Return an exact transcript of the material below from the line containing "Spec: line order" through its final line, and no other lines.

[Records for processing Boundary: Start]

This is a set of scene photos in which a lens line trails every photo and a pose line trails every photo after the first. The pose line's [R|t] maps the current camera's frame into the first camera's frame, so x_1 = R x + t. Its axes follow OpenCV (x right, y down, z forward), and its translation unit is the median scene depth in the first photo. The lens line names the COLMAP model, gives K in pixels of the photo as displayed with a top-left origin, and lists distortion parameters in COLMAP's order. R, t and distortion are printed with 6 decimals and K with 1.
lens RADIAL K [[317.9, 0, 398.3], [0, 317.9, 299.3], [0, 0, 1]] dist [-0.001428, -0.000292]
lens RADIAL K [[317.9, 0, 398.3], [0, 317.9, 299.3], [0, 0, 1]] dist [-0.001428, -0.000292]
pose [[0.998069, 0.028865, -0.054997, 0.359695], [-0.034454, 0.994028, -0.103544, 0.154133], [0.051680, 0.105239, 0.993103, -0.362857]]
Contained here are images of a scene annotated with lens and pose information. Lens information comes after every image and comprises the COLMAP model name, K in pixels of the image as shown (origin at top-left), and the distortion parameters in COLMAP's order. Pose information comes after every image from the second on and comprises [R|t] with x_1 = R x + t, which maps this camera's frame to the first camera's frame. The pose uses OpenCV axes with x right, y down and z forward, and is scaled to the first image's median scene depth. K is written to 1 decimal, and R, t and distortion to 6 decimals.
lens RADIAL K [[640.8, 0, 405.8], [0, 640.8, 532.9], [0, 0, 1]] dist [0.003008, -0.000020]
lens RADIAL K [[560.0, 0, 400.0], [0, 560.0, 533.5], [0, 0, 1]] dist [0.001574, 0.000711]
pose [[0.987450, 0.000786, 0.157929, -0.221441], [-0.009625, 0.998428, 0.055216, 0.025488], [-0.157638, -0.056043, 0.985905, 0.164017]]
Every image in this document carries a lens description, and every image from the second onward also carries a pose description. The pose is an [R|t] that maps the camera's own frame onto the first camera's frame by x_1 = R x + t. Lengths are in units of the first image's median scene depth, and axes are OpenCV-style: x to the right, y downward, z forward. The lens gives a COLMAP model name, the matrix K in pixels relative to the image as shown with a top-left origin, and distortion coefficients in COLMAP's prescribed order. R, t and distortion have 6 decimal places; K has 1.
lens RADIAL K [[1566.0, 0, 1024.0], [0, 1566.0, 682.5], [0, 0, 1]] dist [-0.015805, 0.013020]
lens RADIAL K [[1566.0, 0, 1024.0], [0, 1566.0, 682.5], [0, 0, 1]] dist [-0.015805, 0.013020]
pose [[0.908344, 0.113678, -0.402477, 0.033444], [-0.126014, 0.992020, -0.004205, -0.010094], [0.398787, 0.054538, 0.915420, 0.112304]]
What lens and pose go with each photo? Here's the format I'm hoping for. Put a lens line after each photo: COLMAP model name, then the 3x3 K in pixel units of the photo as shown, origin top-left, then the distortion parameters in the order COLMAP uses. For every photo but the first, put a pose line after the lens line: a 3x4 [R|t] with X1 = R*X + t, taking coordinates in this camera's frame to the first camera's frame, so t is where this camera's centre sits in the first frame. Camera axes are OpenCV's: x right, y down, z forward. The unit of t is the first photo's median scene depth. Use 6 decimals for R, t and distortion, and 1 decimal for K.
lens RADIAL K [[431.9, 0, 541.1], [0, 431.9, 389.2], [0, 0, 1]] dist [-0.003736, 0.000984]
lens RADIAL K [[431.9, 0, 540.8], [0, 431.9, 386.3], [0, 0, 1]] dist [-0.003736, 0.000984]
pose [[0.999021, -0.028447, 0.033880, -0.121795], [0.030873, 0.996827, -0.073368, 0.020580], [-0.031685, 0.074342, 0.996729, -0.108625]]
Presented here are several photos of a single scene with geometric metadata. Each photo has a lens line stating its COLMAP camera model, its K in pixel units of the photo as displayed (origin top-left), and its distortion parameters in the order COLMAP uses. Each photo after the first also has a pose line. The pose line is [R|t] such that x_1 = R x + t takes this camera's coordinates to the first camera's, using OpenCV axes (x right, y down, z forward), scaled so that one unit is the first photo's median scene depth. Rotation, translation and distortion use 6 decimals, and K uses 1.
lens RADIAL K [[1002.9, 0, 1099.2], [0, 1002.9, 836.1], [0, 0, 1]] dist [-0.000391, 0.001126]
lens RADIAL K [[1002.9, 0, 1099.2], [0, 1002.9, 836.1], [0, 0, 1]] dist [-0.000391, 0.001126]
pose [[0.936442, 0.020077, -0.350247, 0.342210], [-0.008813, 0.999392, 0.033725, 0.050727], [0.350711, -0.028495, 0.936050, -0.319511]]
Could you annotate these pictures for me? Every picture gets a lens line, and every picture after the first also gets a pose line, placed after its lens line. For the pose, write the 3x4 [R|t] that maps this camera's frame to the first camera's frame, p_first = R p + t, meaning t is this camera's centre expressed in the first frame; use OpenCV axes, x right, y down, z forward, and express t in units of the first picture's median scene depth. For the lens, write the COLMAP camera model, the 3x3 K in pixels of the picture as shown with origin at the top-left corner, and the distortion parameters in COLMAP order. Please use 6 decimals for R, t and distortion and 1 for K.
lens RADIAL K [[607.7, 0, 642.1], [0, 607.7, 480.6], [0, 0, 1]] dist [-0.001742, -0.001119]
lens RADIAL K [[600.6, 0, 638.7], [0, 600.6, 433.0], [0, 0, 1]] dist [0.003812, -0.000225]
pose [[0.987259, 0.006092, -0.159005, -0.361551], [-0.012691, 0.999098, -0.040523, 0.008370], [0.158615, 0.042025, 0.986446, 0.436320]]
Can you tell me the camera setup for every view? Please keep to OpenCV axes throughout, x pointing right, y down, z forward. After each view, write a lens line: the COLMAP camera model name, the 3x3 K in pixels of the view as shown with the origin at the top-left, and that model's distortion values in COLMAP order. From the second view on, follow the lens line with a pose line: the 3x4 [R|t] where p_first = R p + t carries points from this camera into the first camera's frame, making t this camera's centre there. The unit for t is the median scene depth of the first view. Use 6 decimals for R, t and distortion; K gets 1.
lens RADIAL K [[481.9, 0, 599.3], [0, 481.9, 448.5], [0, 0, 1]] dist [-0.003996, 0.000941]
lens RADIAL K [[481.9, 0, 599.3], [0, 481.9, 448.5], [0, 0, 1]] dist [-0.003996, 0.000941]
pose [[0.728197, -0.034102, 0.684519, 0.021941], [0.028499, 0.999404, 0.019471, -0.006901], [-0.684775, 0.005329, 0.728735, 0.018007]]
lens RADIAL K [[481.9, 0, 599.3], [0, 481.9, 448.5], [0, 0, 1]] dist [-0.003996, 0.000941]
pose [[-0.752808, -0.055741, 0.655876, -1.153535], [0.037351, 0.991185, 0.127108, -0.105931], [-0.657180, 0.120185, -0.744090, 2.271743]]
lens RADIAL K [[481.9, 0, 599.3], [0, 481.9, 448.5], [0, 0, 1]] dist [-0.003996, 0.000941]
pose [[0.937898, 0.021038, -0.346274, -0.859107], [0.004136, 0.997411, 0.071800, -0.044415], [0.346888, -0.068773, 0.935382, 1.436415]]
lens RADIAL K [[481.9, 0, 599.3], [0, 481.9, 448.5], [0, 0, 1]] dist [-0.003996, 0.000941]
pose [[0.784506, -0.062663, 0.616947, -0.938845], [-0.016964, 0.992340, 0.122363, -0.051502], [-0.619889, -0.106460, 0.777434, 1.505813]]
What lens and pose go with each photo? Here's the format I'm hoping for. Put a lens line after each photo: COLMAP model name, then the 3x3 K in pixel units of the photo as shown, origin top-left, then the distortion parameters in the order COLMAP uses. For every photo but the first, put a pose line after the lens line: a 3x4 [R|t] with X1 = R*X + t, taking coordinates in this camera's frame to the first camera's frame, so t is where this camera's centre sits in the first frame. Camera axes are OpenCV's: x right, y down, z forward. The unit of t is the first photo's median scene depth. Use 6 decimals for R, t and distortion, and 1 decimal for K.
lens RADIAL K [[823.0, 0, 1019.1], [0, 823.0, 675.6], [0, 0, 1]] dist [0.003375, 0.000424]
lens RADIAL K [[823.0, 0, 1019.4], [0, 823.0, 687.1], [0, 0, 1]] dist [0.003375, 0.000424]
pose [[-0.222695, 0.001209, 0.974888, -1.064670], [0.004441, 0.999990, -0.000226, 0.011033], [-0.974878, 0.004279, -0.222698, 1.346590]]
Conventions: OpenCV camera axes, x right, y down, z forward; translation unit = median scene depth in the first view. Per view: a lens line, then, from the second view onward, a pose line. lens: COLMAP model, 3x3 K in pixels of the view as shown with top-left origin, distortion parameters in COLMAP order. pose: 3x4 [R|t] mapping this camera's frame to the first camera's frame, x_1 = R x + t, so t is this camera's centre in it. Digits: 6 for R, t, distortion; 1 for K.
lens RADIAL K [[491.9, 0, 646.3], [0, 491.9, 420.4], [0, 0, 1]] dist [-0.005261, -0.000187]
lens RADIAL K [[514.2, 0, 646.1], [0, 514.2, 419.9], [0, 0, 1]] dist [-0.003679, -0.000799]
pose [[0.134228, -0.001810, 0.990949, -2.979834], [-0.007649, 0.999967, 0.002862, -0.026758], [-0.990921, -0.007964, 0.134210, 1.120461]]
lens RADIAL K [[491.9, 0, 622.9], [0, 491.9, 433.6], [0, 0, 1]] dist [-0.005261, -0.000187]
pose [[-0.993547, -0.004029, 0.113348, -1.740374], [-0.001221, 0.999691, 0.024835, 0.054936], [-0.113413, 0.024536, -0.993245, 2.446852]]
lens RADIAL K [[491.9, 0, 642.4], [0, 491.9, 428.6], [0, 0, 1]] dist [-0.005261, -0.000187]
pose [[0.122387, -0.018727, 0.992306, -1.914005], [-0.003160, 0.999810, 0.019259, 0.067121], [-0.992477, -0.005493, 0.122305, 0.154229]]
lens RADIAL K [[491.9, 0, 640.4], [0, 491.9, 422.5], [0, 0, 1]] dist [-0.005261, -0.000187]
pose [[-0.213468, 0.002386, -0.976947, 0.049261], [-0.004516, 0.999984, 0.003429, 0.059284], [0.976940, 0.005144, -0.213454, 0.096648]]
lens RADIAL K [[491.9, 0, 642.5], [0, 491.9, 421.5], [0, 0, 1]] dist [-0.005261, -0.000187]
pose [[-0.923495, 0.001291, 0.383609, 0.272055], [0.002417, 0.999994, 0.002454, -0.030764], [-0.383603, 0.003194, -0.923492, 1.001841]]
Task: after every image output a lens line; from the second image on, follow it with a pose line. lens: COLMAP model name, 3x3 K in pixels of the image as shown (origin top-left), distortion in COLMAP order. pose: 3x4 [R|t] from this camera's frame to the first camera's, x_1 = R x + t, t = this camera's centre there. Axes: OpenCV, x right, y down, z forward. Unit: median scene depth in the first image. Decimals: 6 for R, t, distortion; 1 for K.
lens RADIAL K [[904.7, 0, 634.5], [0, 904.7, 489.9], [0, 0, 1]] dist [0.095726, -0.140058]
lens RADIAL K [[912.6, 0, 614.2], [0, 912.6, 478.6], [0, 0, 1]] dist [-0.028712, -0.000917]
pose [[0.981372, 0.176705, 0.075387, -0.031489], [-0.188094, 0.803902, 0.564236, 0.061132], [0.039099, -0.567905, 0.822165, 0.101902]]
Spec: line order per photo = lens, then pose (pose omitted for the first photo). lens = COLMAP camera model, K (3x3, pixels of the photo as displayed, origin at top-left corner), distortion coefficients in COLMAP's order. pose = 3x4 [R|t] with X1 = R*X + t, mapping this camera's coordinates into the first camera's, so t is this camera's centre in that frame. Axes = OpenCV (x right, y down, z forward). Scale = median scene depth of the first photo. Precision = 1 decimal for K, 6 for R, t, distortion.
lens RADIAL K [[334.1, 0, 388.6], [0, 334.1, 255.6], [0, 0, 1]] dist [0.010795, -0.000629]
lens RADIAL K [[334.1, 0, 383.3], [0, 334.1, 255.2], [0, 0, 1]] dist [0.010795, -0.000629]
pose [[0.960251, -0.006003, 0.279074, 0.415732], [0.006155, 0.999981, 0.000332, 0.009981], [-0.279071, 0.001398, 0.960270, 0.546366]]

[Records for processing Boundary: End]

Your solution →
Spec: line order per photo = lens, then pose (pose omitted for the first photo). lens = COLMAP camera model, K (3x3, pixels of the photo as displayed, origin at top-left corner), distortion coefficients in COLMAP's order. pose = 3x4 [R|t] with X1 = R*X + t, mapping this camera's coordinates into the first camera's, so t is this camera's centre in that frame. Axes = OpenCV (x right, y down, z forward). Scale = median scene depth of the first photo. Precision = 1 decimal for K, 6 for R, t, distortion.
lens RADIAL K [[334.1, 0, 388.6], [0, 334.1, 255.6], [0, 0, 1]] dist [0.010795, -0.000629]
lens RADIAL K [[334.1, 0, 383.3], [0, 334.1, 255.2], [0, 0, 1]] dist [0.010795, -0.000629]
pose [[0.960251, -0.006003, 0.279074, 0.415732], [0.006155, 0.999981, 0.000332, 0.009981], [-0.279071, 0.001398, 0.960270, 0.546366]]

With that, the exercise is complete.